As the sun rises on another Pregnancy and Infant Loss Awareness month, I wanted to sit with you for a moment and invite you in. I want to create and hold space for your presence as I take time to reflect on what this month means to so many in our community across the world. For us in America, President Reagan set this month aside for us to give us a place to openly mourn. Around the world on the 15th we will light candles and create a wave of light that burns brightly with hope and sorrow. We can hold both, you know, hope and sorrow. Grief and joy. For me, that is what you represent, October. You represent the sorrow of the loss of so many beautiful babies and the broken hearts of so many grief warriors. Including my own.
You also represent hope – as well as joy. Your colors, your scents, your coziness, and your beauty remind me that I can revel in the joy my favorite season brings, even with the tension of the holiday seasons approaching. I feel that too – the heaviness in my chest as I venture out into the world where my triggers lurk in every store. My Halloween trigger is already set off and more than ever I must work tirelessly at battling through them. Mindfulness and self-care have become paramount once again.

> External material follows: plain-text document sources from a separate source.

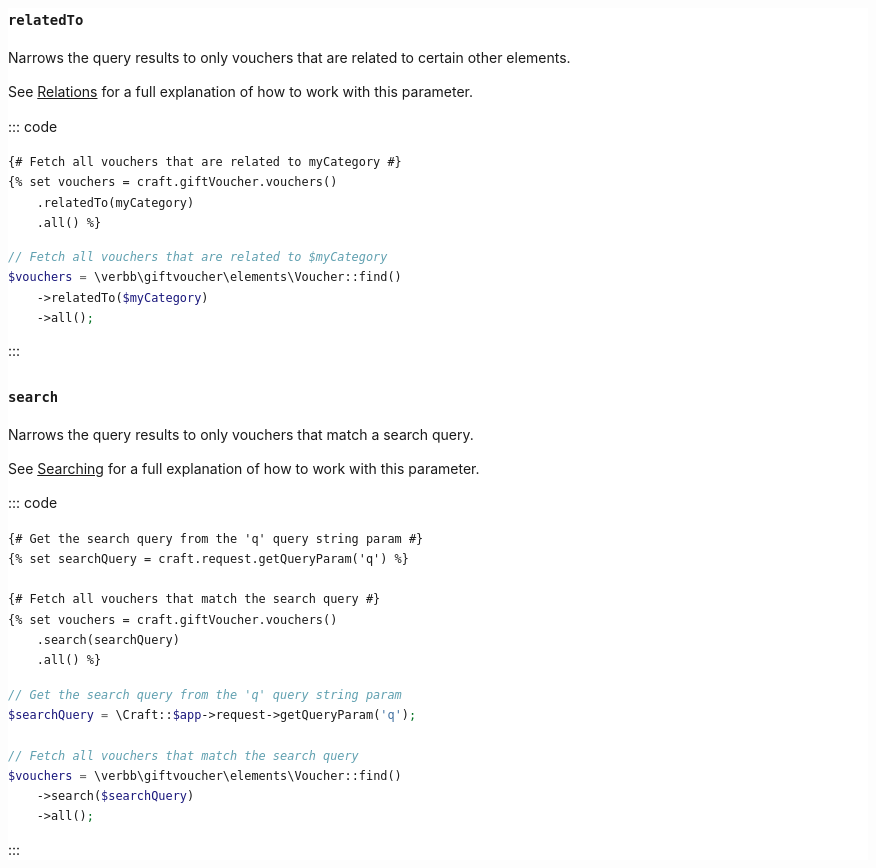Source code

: 

### `relatedTo`

Narrows the query results to only vouchers that are related to certain other elements.

See [Relations](https://docs.craftcms.com/v3/relations.html) for a full explanation of how to work with this parameter.

::: code
```twig
{# Fetch all vouchers that are related to myCategory #}
{% set vouchers = craft.giftVoucher.vouchers()
    .relatedTo(myCategory)
    .all() %}
```

```php
// Fetch all vouchers that are related to $myCategory
$vouchers = \verbb\giftvoucher\elements\Voucher::find()
    ->relatedTo($myCategory)
    ->all();
```
:::



### `search`

Narrows the query results to only vouchers that match a search query.

See [Searching](https://docs.craftcms.com/v3/searching.html) for a full explanation of how to work with this parameter.

::: code
```twig
{# Get the search query from the 'q' query string param #}
{% set searchQuery = craft.request.getQueryParam('q') %}

{# Fetch all vouchers that match the search query #}
{% set vouchers = craft.giftVoucher.vouchers()
    .search(searchQuery)
    .all() %}
```

```php
// Get the search query from the 'q' query string param
$searchQuery = \Craft::$app->request->getQueryParam('q');

// Fetch all vouchers that match the search query
$vouchers = \verbb\giftvoucher\elements\Voucher::find()
    ->search($searchQuery)
    ->all();
```
:::


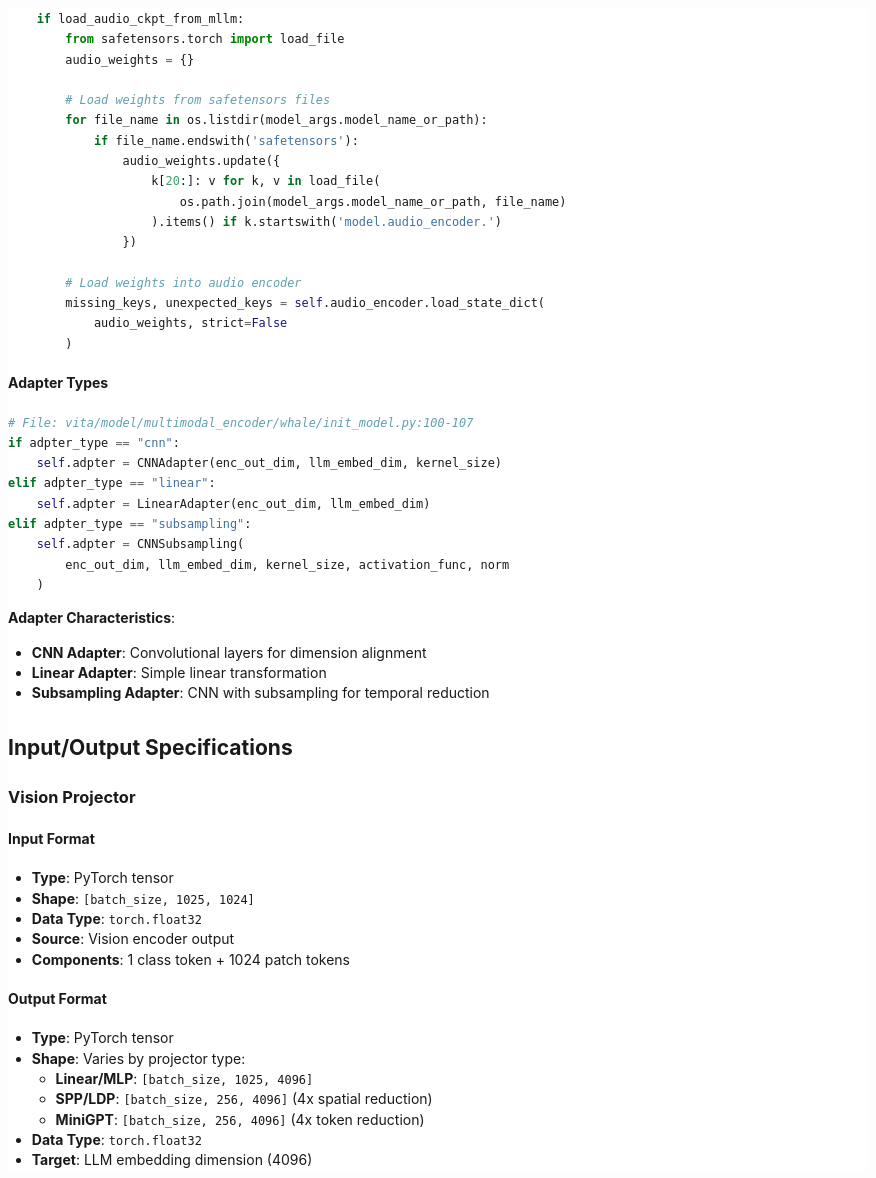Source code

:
```python
    if load_audio_ckpt_from_mllm:
        from safetensors.torch import load_file
        audio_weights = {}
        
        # Load weights from safetensors files
        for file_name in os.listdir(model_args.model_name_or_path):
            if file_name.endswith('safetensors'):
                audio_weights.update({
                    k[20:]: v for k, v in load_file(
                        os.path.join(model_args.model_name_or_path, file_name)
                    ).items() if k.startswith('model.audio_encoder.')
                })
        
        # Load weights into audio encoder
        missing_keys, unexpected_keys = self.audio_encoder.load_state_dict(
            audio_weights, strict=False
        )
```

#### Adapter Types
```python
# File: vita/model/multimodal_encoder/whale/init_model.py:100-107
if adpter_type == "cnn":
    self.adpter = CNNAdapter(enc_out_dim, llm_embed_dim, kernel_size)
elif adpter_type == "linear":
    self.adpter = LinearAdapter(enc_out_dim, llm_embed_dim)
elif adpter_type == "subsampling":
    self.adpter = CNNSubsampling(
        enc_out_dim, llm_embed_dim, kernel_size, activation_func, norm
    )
```

**Adapter Characteristics**:
- **CNN Adapter**: Convolutional layers for dimension alignment
- **Linear Adapter**: Simple linear transformation
- **Subsampling Adapter**: CNN with subsampling for temporal reduction

## Input/Output Specifications

### Vision Projector

#### Input Format
- **Type**: PyTorch tensor
- **Shape**: `[batch_size, 1025, 1024]`
- **Data Type**: `torch.float32`
- **Source**: Vision encoder output
- **Components**: 1 class token + 1024 patch tokens

#### Output Format
- **Type**: PyTorch tensor
- **Shape**: Varies by projector type:
  - **Linear/MLP**: `[batch_size, 1025, 4096]`
  - **SPP/LDP**: `[batch_size, 256, 4096]` (4x spatial reduction)
  - **MiniGPT**: `[batch_size, 256, 4096]` (4x token reduction)
- **Data Type**: `torch.float32`
- **Target**: LLM embedding dimension (4096)
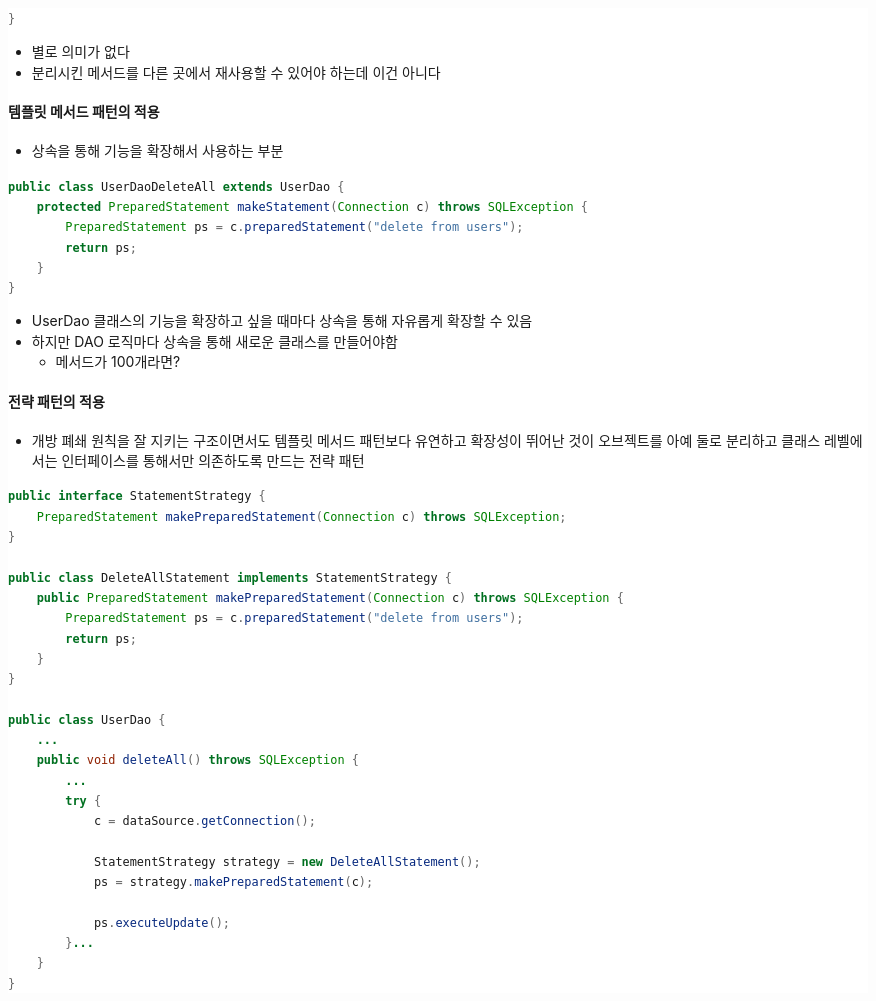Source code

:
 ```java
}
```

- 별로 의미가 없다
- 분리시킨 메서드를 다른 곳에서 재사용할 수 있어야 하는데 이건 아니다

#### 템플릿 메서드 패턴의 적용

- 상속을 통해 기능을 확장해서 사용하는 부분

```java
public class UserDaoDeleteAll extends UserDao {
    protected PreparedStatement makeStatement(Connection c) throws SQLException {
        PreparedStatement ps = c.preparedStatement("delete from users");
        return ps;
    }
}
```

- UserDao 클래스의 기능을 확장하고 싶을 때마다 상속을 통해 자유롭게 확장할 수 있음
- 하지만 DAO 로직마다 상속을 통해 새로운 클래스를 만들어야함
  - 메서드가 100개라면?

#### 전략 패턴의 적용

- 개방 폐쇄 원칙을 잘 지키는 구조이면서도 템플릿 메서드 패턴보다 유연하고 확장성이 뛰어난 것이 오브젝트를 아예 둘로 분리하고
클래스 레벨에서는 인터페이스를 통해서만 의존하도록 만드는 전략 패턴

```java
public interface StatementStrategy {
    PreparedStatement makePreparedStatement(Connection c) throws SQLException;
}

public class DeleteAllStatement implements StatementStrategy {
    public PreparedStatement makePreparedStatement(Connection c) throws SQLException {
        PreparedStatement ps = c.preparedStatement("delete from users");
        return ps;
    }
}

public class UserDao {
    ...
    public void deleteAll() throws SQLException {
        ...
        try {
            c = dataSource.getConnection();
            
            StatementStrategy strategy = new DeleteAllStatement();
            ps = strategy.makePreparedStatement(c);
            
            ps.executeUpdate();
        }...
    }
}
```
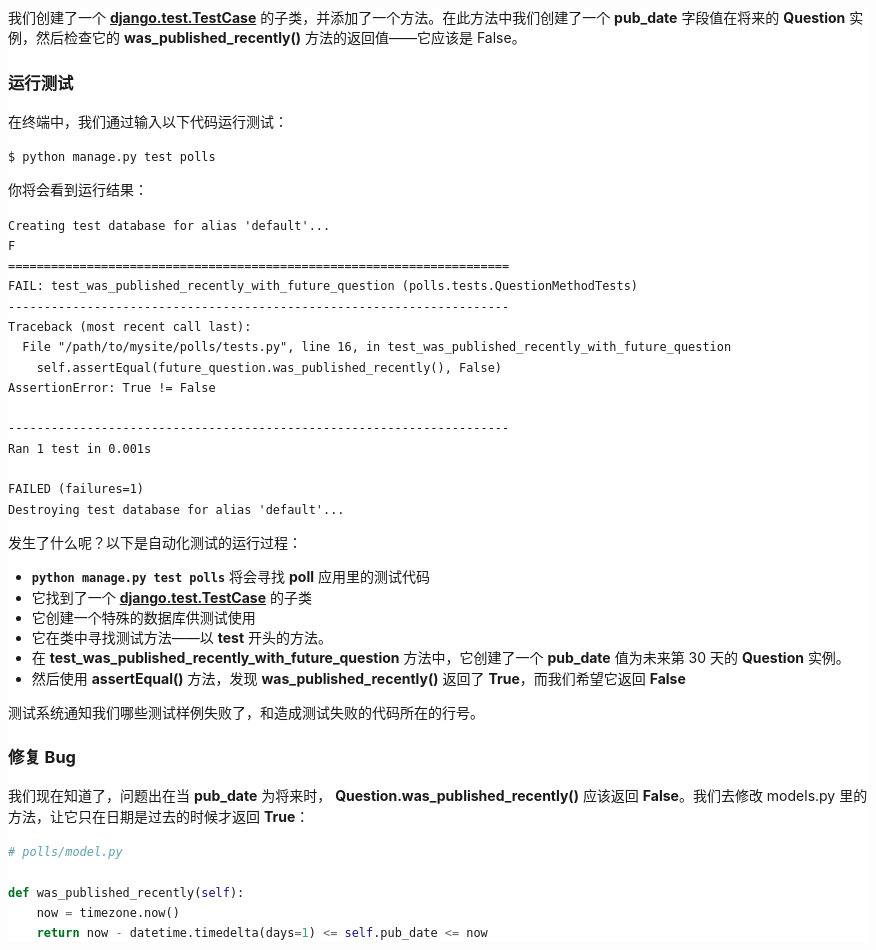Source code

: 我们创建了一个 **[django.test.TestCase][TestCase]** 的子类，并添加了一个方法。在此方法中我们创建了一个 **pub_date** 字段值在将来的 **Question** 实例，然后检查它的 **was_published_recently()** 方法的返回值——它应该是 False。

### 运行测试

在终端中，我们通过输入以下代码运行测试：

```sh
$ python manage.py test polls
```

你将会看到运行结果：

```
Creating test database for alias 'default'...
F
======================================================================
FAIL: test_was_published_recently_with_future_question (polls.tests.QuestionMethodTests)
----------------------------------------------------------------------
Traceback (most recent call last):
  File "/path/to/mysite/polls/tests.py", line 16, in test_was_published_recently_with_future_question
    self.assertEqual(future_question.was_published_recently(), False)
AssertionError: True != False

----------------------------------------------------------------------
Ran 1 test in 0.001s

FAILED (failures=1)
Destroying test database for alias 'default'...
```

发生了什么呢？以下是自动化测试的运行过程：

- **`python manage.py test polls`** 将会寻找 **poll** 应用里的测试代码
- 它找到了一个 **[django.test.TestCase][TestCase]** 的子类
- 它创建一个特殊的数据库供测试使用
- 它在类中寻找测试方法——以 **test** 开头的方法。
- 在 **test_was_published_recently_with_future_question** 方法中，它创建了一个 **pub_date** 值为未来第 30 天的 **Question** 实例。
- 然后使用 **assertEqual()** 方法，发现 **was_published_recently()** 返回了 **True**，而我们希望它返回 **False**

测试系统通知我们哪些测试样例失败了，和造成测试失败的代码所在的行号。

### 修复 Bug

我们现在知道了，问题出在当 **pub_date** 为将来时， **Question.was_published_recently()** 应该返回 **False**。我们去修改 models.py 里的方法，让它只在日期是过去的时候才返回 **True**：

```python
# polls/model.py

def was_published_recently(self):
    now = timezone.now()
    return now - datetime.timedelta(days=1) <= self.pub_date <= now
```


[shell]: https://docs.djangoproject.com/en/1.8/ref/django-admin/#django-admin-shell
[TestCase]: https://docs.djangoproject.com/en/1.8/topics/testing/tools/#django.test.TestCase
[Client]: https://docs.djangoproject.com/en/1.8/topics/testing/tools/#django.test.Client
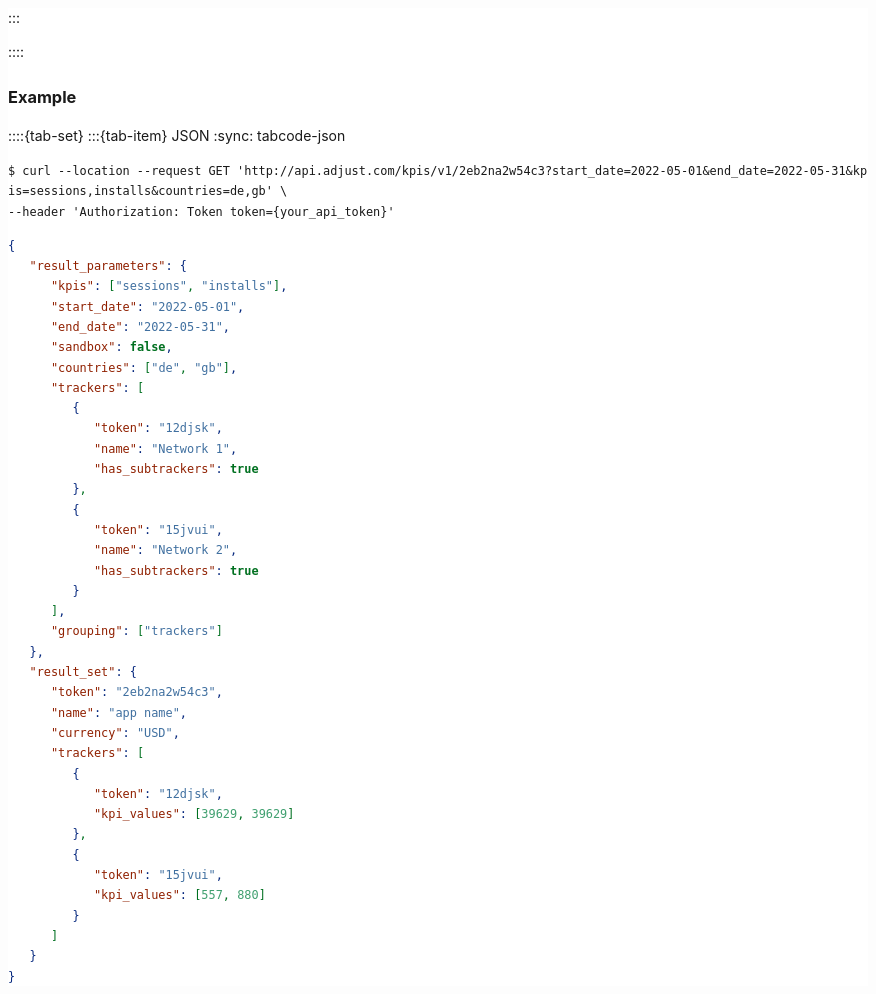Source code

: :::

::::

### Example

::::{tab-set}
:::{tab-item} JSON
:sync: tabcode-json

```console
$ curl --location --request GET 'http://api.adjust.com/kpis/v1/2eb2na2w54c3?start_date=2022-05-01&end_date=2022-05-31&kpis=sessions,installs&countries=de,gb' \
--header 'Authorization: Token token={your_api_token}'
```

```json
{
   "result_parameters": {
      "kpis": ["sessions", "installs"],
      "start_date": "2022-05-01",
      "end_date": "2022-05-31",
      "sandbox": false,
      "countries": ["de", "gb"],
      "trackers": [
         {
            "token": "12djsk",
            "name": "Network 1",
            "has_subtrackers": true
         },
         {
            "token": "15jvui",
            "name": "Network 2",
            "has_subtrackers": true
         }
      ],
      "grouping": ["trackers"]
   },
   "result_set": {
      "token": "2eb2na2w54c3",
      "name": "app name",
      "currency": "USD",
      "trackers": [
         {
            "token": "12djsk",
            "kpi_values": [39629, 39629]
         },
         {
            "token": "15jvui",
            "kpi_values": [557, 880]
         }
      ]
   }
}
```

As we honor the sun rise ritual once more on this first day of your month, I humbly ask that you be kind to the grief warrior community this year. We are facing unprecedented struggles with a global pandemic that colors and magnifies everything, especially grief. Be tender to our warriors and allow them the space to honor their beloveds, allow them the knowing that their baby’s story is held lovingly within your calendar pages and that this is their month – to do with which they please. Allow them the space to grieve out loud if that suits the place they’re in on their grief journey or the stillness to do so quietly if that is preferred. Be with us as we are perhaps more willing to share, more willing to advocate for ourselves and our fellow warriors in this month that was lovingly set aside for us yet can also make us weary from the constant trigger battle. Be kind to us, October, as we do our work to continue to heal and cultivate our beautiful scars.
Welcome back, Old Friend. I stand here with open hands, ready to receive what your month will bring me.